Foi difícil perder peso?
Um mês depois do filme, peguei uma gripe, na Patagônia, e vim a descobrir da minha doença, do câncer. Foi depois do filme, estava acima do peso, mas começando a emagrecer. E com gânglios, dois gânglios aqui no pescoço. A gente descobriu que era um câncer: linfoma não-Hodgkin, e tratei. Então eu nem podia fazer dieta durante o tratamento da quimioterapia e da radioterapia, mas eu naturalmente fui emagrecendo a partir do momento que eu comecei fazer atividade física. Agora, estou equilibrado no peso.
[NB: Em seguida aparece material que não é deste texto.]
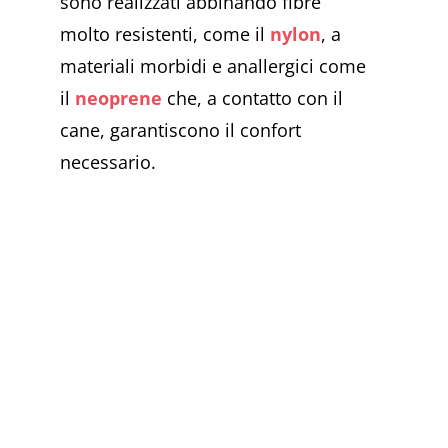
sono realizzati abbinando fibre
molto resistenti, come il
nylon
, a
materiali morbidi e anallergici come
il
neoprene
che, a contatto con il
cane, garantiscono il confort
necessario.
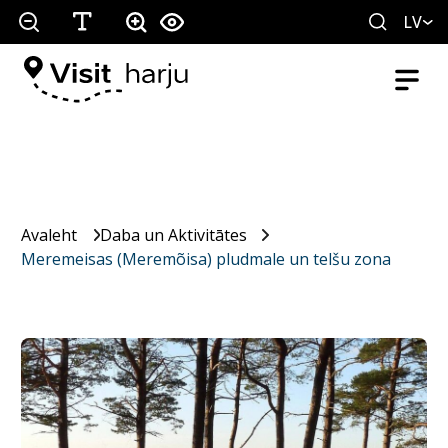
LV
Avaleht
Daba un Aktivitātes
Meremeisas (Meremõisa) pludmale un telšu zona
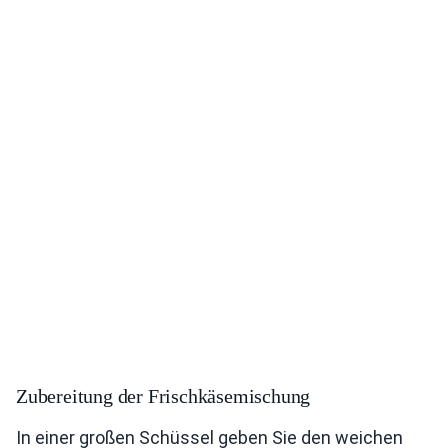
Zubereitung der Frischkäsemischung
In einer großen Schüssel geben Sie den weichen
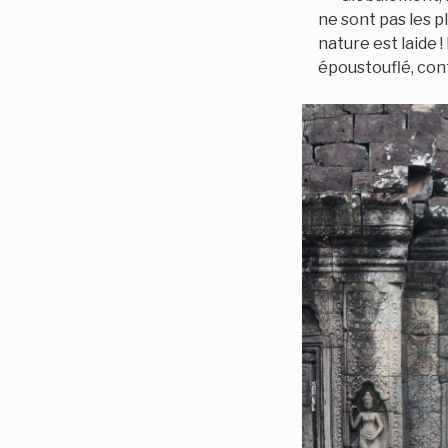
ne sont pas les p
nature est laide 
époustouflé, cont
A questão da saúde, com o Brasil inteiro torcendo por ti ; isso trouxe mudança de prisma?
Houve um susto. Quando eu recebi a notícia ; e eu perdi meu pai com câncer ;, bateu assim uma coisa que eu nunca tinha vivido, e que era uma finitude, a morte. E aí você fala: ;Caramba... e agora? Dá um tempinho aí, deixa eu tentar organizar as coisas pelo menos. Você pensa na sua família, na sua mulher, nos seus filhos, em você. E, enfrentei. Enfrentei. Quando nós chegamos ao hospital Sírio-Libanês e eu tive o diagnóstico real do que era, já veio, junto com o diagnóstico, um protocolo. Tudo com uma chance enorme de ter bons resultados.
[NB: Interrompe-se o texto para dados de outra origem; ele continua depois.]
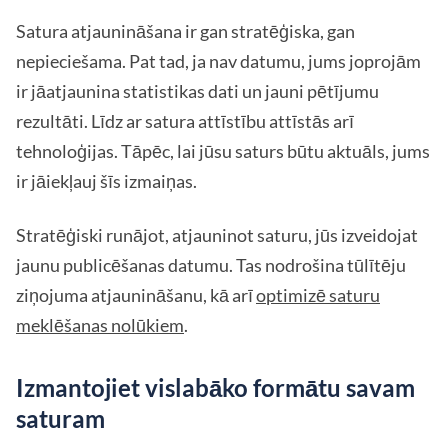
Satura atjaunināšana ir gan stratēģiska, gan
nepieciešama. Pat tad, ja nav datumu, jums joprojām
ir jāatjaunina statistikas dati un jauni pētījumu
rezultāti. Līdz ar satura attīstību attīstās arī
tehnoloģijas. Tāpēc, lai jūsu saturs būtu aktuāls, jums
ir jāiekļauj šīs izmaiņas.
Stratēģiski runājot, atjauninot saturu, jūs izveidojat
jaunu publicēšanas datumu. Tas nodrošina tūlītēju
ziņojuma atjaunināšanu, kā arī
optimizē saturu
meklēšanas nolūkiem
.
Izmantojiet vislabāko formātu savam
saturam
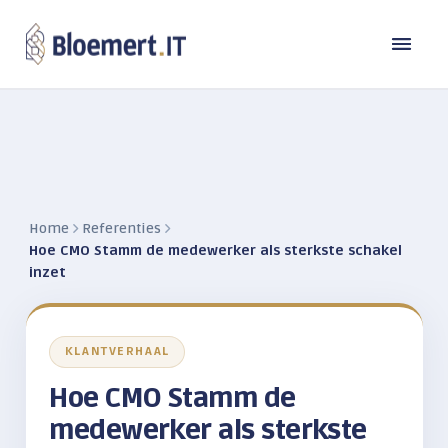
Oplossingen
Branches
DE MODERNE WERKPLEK
Laptops en computers
Referenties
Bouw
Home
Referenties
Hoe CMO Stamm de medewerker als sterkste schakel
Back-up
Transport
inzet
Over Bloemert IT
Microsoft 365
Industrie
Contact
Microsoft Copilot
Over ons
Zorg & Welzijn
KLANTVERHAAL
Microsoft Teams
Werken bij
Detailhandel
TeamViewer
Hoe CMO Stamm de
Beheer & Support
Kennisbank
medewerker als sterkste
Publieke sector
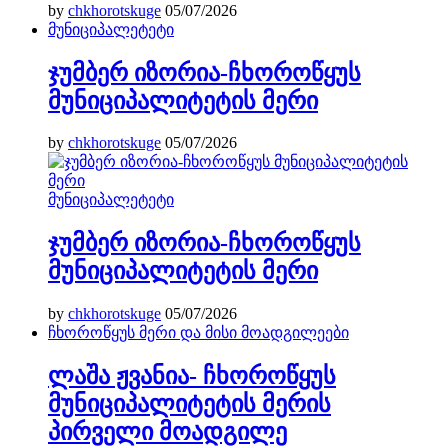
by
chkhorotskuge
05/07/2026
მუნიციპალეტეტი
ჯუმბერ იზორია-ჩხოროწყუს
მუნიციპალიტეტის მერი
by
chkhorotskuge
05/07/2026
მუნიციპალეტეტი
ჯუმბერ იზორია-ჩხოროწყუს
მუნიციპალიტეტის მერი
by
chkhorotskuge
05/07/2026
ჩხოროწყუს მერი და მისი მოადგილეები
ლაშა ჟვანია- ჩხოროწყუს
მუნიციპალიტეტის მერის
პირველი მოადგილე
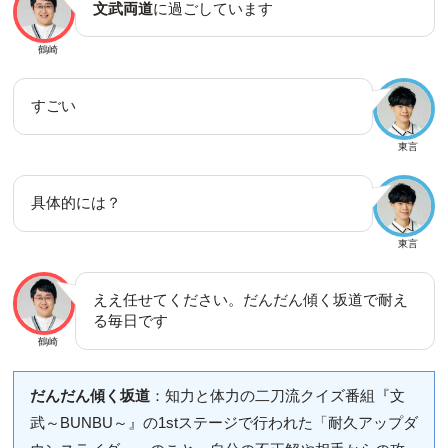
文武両道
に過ごしています
鶴崎
すごい
東言
具体的には？
東言
ええ任せてください。だんだん傾く坂道で耐え
る毎日です
鶴崎
だんだん傾く坂道
：知力と体力の二刀流クイズ番組『文
武～BUNBU～』の1stステージで行われた「耐久アップダ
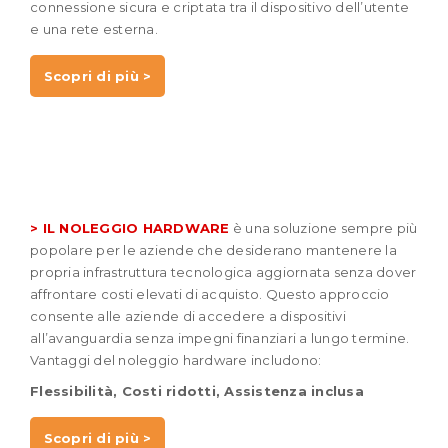
connessione sicura e criptata tra il dispositivo dell’utente
e una rete esterna.
Scopri di più >
> IL NOLEGGIO HARDWARE
è una soluzione sempre più
popolare per le aziende che desiderano mantenere la
propria infrastruttura tecnologica aggiornata senza dover
affrontare costi elevati di acquisto. Questo approccio
consente alle aziende di accedere a dispositivi
all’avanguardia senza impegni finanziari a lungo termine.
Vantaggi del noleggio hardware includono:
Flessibilità,
Costi ridotti,
Assistenza inclusa
Scopri di più >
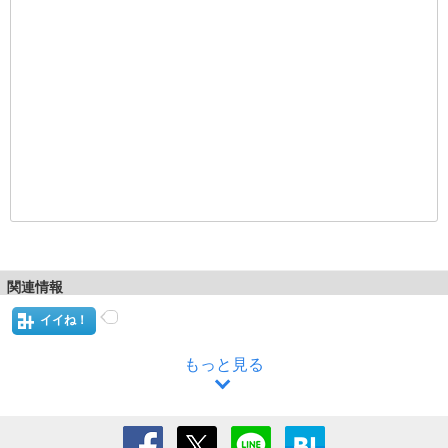
関連情報
イイね！
もっと見る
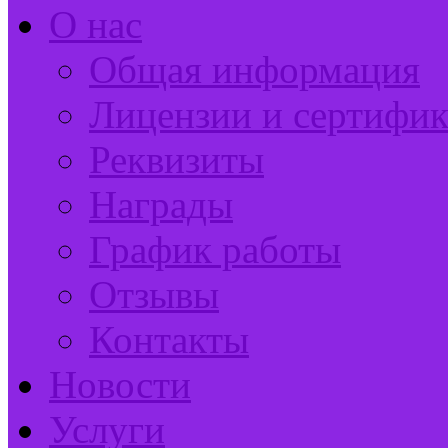
О нас
Общая информация
Лицензии и сертифи
Реквизиты
Награды
График работы
Отзывы
Контакты
Новости
Услуги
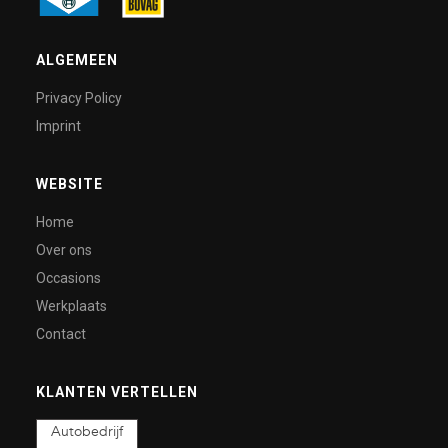
ALGEMEEN
Privacy Policy
Imprint
WEBSITE
Home
Over ons
Occasions
Werkplaats
Contact
KLANTEN VERTELLEN
Autobedrijf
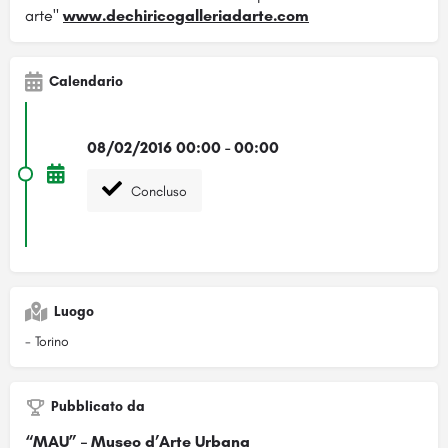
arte"
www.dechiricogalleriadarte
.com
Calendario
08/02/2016 00:00 - 00:00
Concluso
Luogo
- Torino
Pubblicato da
“MAU” – Museo d’Arte Urbana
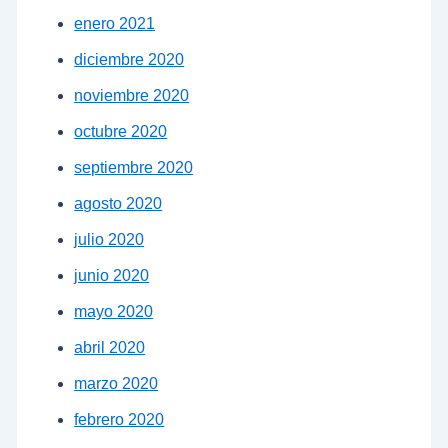
enero 2021
diciembre 2020
noviembre 2020
octubre 2020
septiembre 2020
agosto 2020
julio 2020
junio 2020
mayo 2020
abril 2020
marzo 2020
febrero 2020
Então, o que passou naqueles dois dias antes trouxe realmente um grande susto. Teve um período, em que tinha que ficar isolado, e fiquei isolado. Foi no final de 2016. Aproveitei, e eu falei: ;Deixa eu dar uma repassada em tudo;. E aí você acaba, enfim, fazendo escolhas: aprofundando, vendo o que é importante. A correria, os valores. Fui vendo como eu era um cara que tinha tanta coisa, e só tinha coisas a agradecer. Tinha tantos amigos, tanto trabalho, tantas possibilidades e tantas coisas bacanas, e quantas coisas eu ainda tinha por fazer e que ainda sonho em fazer. Então, foi um momento de reavaliação, de colocar uma fila de importância nas coisas.
A religião te ajudou?
Não. Sou uma pessoa que tem fé, mas eu não tenho religião. Assimilei muito bem todas as energias boas que todo mundo me deu, nas mais diversas religiões e crenças, e agradeço a todos que torceram, que rezaram e que mentalizaram. Teve coisas incríveis assim: ;Hoje, vai ter uma corrente de 400 homens que passarão a noite orando... O seu nome estará lá na oração;. Recebi muita manifestação bonita, mesmo. Nesse mesmo grau de importância, a Glória Perez me chamou para fazer a novela A força do querer. Independentemente da saúde, ela disse ;a gente quer você, de qualquer jeito;. Aquilo, para mim, foi de um estímulo incrível, eu agradeço muito à Glória por ter insistido, e eu fui muito feliz ali, aquilo me ajudou muito.